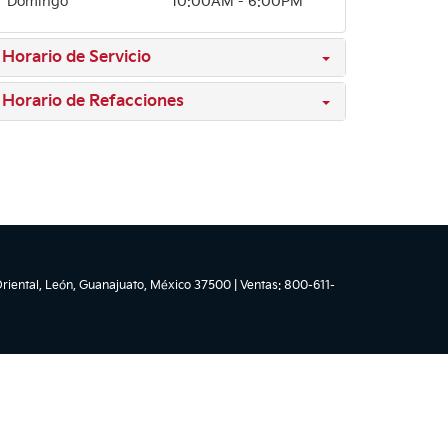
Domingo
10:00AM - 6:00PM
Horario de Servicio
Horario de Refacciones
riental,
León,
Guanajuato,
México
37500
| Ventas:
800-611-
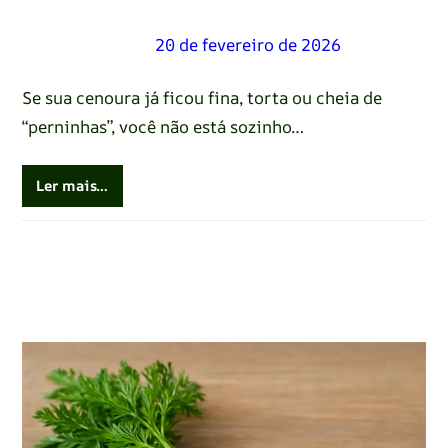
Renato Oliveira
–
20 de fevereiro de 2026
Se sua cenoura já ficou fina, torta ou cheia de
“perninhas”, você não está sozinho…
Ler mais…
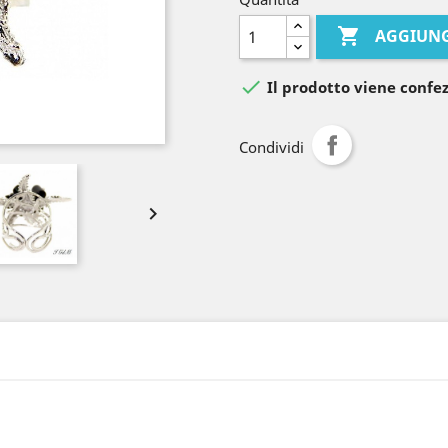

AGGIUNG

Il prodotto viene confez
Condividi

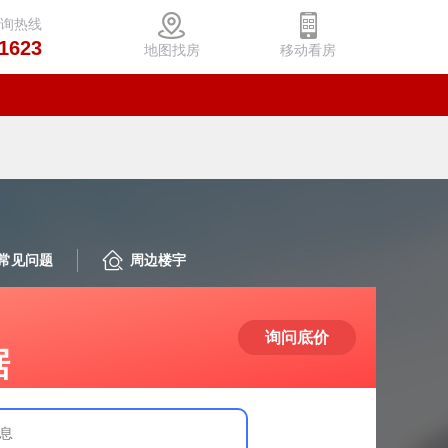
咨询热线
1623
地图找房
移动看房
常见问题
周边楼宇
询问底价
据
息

+-------+

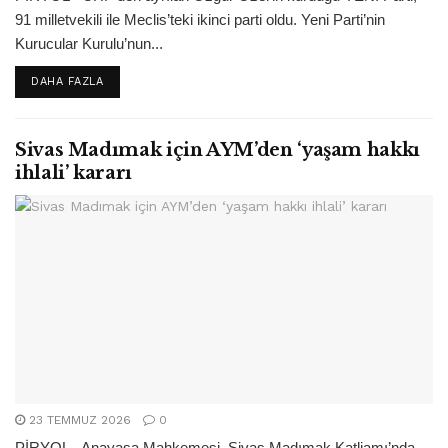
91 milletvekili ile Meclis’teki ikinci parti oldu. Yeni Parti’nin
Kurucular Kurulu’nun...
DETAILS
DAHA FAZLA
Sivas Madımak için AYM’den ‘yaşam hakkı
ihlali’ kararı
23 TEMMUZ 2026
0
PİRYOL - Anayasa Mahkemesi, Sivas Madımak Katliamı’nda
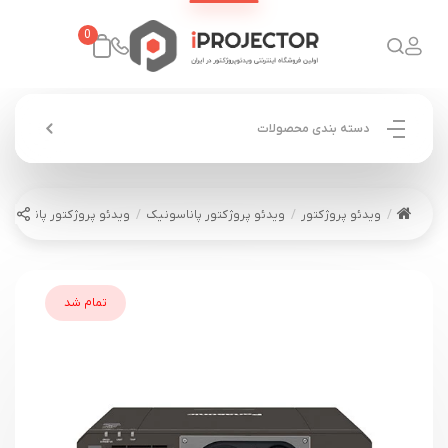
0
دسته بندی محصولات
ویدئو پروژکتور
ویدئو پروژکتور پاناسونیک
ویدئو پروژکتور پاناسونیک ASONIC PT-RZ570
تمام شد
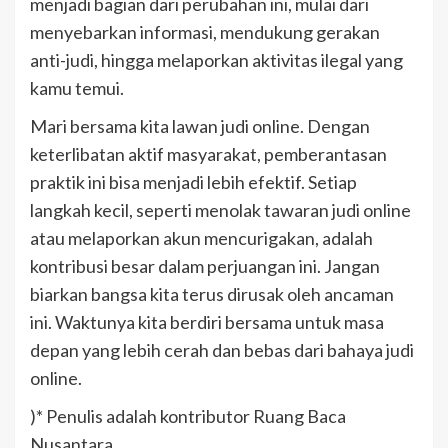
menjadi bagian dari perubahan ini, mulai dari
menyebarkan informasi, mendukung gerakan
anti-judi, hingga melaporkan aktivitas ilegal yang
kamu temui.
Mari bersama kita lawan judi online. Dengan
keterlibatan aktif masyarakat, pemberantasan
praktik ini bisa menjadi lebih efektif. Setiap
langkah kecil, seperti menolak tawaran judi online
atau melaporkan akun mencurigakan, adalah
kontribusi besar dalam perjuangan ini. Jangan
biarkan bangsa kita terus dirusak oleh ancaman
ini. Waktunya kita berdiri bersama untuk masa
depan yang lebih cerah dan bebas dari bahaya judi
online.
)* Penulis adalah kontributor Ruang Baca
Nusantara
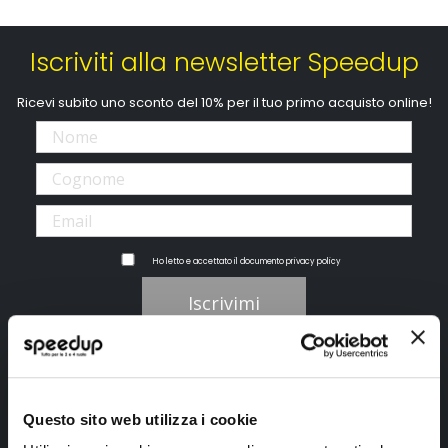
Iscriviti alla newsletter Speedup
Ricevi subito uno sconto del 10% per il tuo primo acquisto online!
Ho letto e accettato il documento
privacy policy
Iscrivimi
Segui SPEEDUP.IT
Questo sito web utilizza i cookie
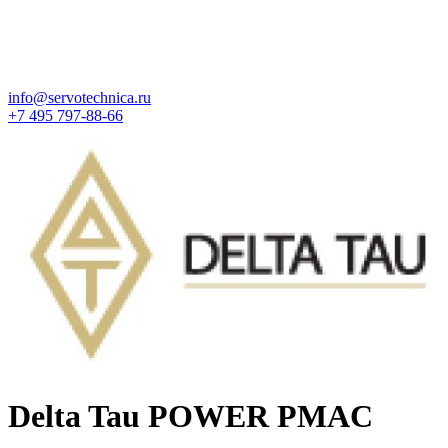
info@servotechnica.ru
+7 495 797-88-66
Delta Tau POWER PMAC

+-------+

### TASK
In the listing above, find the line containing "ویدئو پروژکتور پاناسونیک ASONIC PT-RZ570" and the line containing "kontribusi besar dalam perjuangan ini. Jangan", then output those two lines and everything between them exactly as written, without the images.

### WRITTEN ANSWER
ویدئو پروژکتور پاناسونیک ASONIC PT-RZ570
تمام شد
menjadi bagian dari perubahan ini, mulai dari
menyebarkan informasi, mendukung gerakan
anti-judi, hingga melaporkan aktivitas ilegal yang
kamu temui.
Mari bersama kita lawan judi online. Dengan
keterlibatan aktif masyarakat, pemberantasan
praktik ini bisa menjadi lebih efektif. Setiap
langkah kecil, seperti menolak tawaran judi online
atau melaporkan akun mencurigakan, adalah
kontribusi besar dalam perjuangan ini. Jangan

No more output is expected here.